─── ページ

性玩具の特許出願について

2025/12/17
2025/12/17

中国専利法第五条第1項への挑戦における対応戦略と実践

はじめに

性玩具の中国における特許出願は、審査過程において特有の課題に直面しています。中国専利法第五条第1項では、「国の法律、社会公衆道徳に反する、又は公共の利益を害する発明創造に対しては、特許権を付与しない」と規定されています。この条項は性玩具産業における特許出願の重要な障壁となっています。社会の意識が次第に開放され、性玩具産業が発展する中で、この条項を正確に理解し対応することは、この分野における企業や発明者の革新的な成果を保護する上で極めて重要であると考えます。

中国専利法第五条第1項の理解

中国専利法第五条第1項は、特許を受ける発明創造が社会の基本的な価値指向に合致することを保証することを目的としています。ここでいう、「法律に反する」とは、一般的には、発明創造そのものの目的が法律で禁止されていることを指します。「社会公衆道徳に反する」とは、発明創造が社会で普遍的に認められている道徳観念や行動規範に反することを指します。「公共の利益を害する」とは、発明創造の実施または使用が公衆または社会に損害をもたらし、国家および社会の正常な秩序に影響を与えることを指します。

──────

要件:
性玩具の特許出願に関するページの全文を、一字も変えずに書き写してください。 この資料は、今回の作業には一切関係しません。

─── 資料抜粋

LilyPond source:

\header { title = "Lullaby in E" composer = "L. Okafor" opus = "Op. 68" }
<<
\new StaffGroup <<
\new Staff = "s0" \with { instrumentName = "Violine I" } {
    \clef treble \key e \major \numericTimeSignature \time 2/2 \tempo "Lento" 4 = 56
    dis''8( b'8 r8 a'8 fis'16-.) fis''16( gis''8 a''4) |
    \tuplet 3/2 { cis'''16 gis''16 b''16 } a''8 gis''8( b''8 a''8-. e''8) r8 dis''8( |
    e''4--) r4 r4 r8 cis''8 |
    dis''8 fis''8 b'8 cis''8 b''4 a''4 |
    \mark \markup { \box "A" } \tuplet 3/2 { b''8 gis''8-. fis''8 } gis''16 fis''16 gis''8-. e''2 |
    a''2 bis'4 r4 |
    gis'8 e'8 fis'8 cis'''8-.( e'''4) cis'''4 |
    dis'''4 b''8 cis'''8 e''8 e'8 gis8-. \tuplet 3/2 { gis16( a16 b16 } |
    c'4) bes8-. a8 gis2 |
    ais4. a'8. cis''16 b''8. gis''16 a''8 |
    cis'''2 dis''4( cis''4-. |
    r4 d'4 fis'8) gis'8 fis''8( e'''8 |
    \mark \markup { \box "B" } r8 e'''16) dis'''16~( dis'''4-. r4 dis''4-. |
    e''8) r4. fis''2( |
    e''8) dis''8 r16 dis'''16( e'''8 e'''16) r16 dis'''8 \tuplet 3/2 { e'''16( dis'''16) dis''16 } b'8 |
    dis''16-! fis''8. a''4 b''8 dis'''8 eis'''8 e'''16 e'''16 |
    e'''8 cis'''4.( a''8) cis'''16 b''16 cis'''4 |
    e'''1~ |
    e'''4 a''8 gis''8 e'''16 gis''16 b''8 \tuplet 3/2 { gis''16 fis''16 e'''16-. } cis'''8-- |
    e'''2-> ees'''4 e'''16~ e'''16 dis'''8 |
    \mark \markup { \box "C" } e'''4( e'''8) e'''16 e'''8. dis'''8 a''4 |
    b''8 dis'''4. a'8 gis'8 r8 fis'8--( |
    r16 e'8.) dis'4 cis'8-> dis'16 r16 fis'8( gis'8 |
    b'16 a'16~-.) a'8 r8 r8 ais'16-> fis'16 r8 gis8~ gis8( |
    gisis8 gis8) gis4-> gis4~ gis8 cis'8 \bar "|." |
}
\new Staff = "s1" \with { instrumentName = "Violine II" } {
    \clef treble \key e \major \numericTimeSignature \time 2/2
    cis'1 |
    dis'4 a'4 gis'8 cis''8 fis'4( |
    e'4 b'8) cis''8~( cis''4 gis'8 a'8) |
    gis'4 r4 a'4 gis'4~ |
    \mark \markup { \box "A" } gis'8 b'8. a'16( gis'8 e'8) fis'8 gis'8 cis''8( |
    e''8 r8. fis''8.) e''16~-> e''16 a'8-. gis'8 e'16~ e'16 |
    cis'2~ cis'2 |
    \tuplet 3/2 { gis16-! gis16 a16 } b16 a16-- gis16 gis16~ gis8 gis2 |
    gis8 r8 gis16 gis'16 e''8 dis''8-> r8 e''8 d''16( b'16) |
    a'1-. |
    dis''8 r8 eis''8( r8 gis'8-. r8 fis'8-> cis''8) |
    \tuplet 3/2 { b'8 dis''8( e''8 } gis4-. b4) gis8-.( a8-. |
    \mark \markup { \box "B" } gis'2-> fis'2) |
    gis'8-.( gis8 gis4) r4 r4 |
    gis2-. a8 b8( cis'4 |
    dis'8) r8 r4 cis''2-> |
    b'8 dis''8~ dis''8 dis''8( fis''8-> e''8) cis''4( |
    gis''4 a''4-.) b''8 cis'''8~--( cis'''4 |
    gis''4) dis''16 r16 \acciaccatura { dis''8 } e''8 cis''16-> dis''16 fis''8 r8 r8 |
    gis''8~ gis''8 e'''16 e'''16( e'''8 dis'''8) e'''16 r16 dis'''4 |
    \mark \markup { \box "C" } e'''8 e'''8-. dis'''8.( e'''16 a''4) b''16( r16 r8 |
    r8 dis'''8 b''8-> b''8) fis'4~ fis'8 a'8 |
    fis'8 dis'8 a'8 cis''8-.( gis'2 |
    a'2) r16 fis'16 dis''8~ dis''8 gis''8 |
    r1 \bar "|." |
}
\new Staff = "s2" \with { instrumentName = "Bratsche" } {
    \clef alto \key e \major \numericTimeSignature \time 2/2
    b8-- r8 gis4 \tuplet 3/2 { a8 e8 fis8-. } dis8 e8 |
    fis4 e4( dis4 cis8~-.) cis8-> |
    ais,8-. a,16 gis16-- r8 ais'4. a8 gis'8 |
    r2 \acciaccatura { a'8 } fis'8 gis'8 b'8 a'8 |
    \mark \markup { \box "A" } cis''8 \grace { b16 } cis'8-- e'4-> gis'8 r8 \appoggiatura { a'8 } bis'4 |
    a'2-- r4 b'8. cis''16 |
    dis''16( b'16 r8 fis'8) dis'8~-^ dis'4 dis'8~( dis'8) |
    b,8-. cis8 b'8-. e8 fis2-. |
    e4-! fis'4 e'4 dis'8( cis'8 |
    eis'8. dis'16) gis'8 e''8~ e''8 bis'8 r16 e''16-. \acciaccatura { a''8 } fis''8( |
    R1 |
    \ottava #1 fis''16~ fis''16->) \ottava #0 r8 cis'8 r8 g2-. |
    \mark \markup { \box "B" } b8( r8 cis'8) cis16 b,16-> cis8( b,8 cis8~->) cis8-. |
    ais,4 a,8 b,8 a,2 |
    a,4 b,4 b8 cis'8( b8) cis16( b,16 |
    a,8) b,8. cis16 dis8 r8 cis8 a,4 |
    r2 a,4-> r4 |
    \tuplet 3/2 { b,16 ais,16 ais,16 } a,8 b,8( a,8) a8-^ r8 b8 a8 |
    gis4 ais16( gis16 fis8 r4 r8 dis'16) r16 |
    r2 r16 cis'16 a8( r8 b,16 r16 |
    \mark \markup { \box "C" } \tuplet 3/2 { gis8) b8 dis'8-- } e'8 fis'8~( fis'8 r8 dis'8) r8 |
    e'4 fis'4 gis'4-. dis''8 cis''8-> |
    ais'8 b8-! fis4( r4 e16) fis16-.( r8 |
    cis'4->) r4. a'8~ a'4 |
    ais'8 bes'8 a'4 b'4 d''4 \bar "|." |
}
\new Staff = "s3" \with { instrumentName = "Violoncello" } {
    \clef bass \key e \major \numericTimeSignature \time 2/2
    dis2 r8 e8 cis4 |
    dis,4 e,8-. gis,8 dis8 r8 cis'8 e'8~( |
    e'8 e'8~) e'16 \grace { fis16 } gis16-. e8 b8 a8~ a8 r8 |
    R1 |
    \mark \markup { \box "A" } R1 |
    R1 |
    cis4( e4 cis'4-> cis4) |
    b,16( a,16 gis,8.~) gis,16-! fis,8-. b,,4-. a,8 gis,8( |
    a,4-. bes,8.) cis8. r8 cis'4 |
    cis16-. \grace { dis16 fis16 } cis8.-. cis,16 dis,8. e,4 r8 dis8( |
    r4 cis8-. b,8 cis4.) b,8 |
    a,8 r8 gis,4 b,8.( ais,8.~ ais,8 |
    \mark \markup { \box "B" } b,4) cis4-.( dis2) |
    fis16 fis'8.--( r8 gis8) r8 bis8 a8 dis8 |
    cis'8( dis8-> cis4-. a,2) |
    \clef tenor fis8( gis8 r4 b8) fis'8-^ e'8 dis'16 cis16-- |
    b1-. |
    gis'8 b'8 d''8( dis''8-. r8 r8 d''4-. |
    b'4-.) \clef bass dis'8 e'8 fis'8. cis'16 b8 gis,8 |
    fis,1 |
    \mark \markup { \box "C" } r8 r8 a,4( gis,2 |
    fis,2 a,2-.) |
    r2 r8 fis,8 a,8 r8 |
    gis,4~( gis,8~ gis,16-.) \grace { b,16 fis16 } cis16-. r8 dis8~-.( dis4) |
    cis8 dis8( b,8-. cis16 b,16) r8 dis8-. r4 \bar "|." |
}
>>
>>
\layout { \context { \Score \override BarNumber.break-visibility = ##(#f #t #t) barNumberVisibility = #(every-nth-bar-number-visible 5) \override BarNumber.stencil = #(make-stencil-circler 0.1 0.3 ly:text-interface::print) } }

──────

回答全文:
性玩具の特許出願について

2025/12/17
2025/12/17

中国専利法第五条第1項への挑戦における対応戦略と実践

はじめに

性玩具の中国における特許出願は、審査過程において特有の課題に直面しています。中国専利法第五条第1項では、「国の法律、社会公衆道徳に反する、又は公共の利益を害する発明創造に対しては、特許権を付与しない」と規定されています。この条項は性玩具産業における特許出願の重要な障壁となっています。社会の意識が次第に開放され、性玩具産業が発展する中で、この条項を正確に理解し対応することは、この分野における企業や発明者の革新的な成果を保護する上で極めて重要であると考えます。

中国専利法第五条第1項の理解

中国専利法第五条第1項は、特許を受ける発明創造が社会の基本的な価値指向に合致することを保証することを目的としています。ここでいう、「法律に反する」とは、一般的には、発明創造そのものの目的が法律で禁止されていることを指します。「社会公衆道徳に反する」とは、発明創造が社会で普遍的に認められている道徳観念や行動規範に反することを指します。「公共の利益を害する」とは、発明創造の実施または使用が公衆または社会に損害をもたらし、国家および社会の正常な秩序に影響を与えることを指します。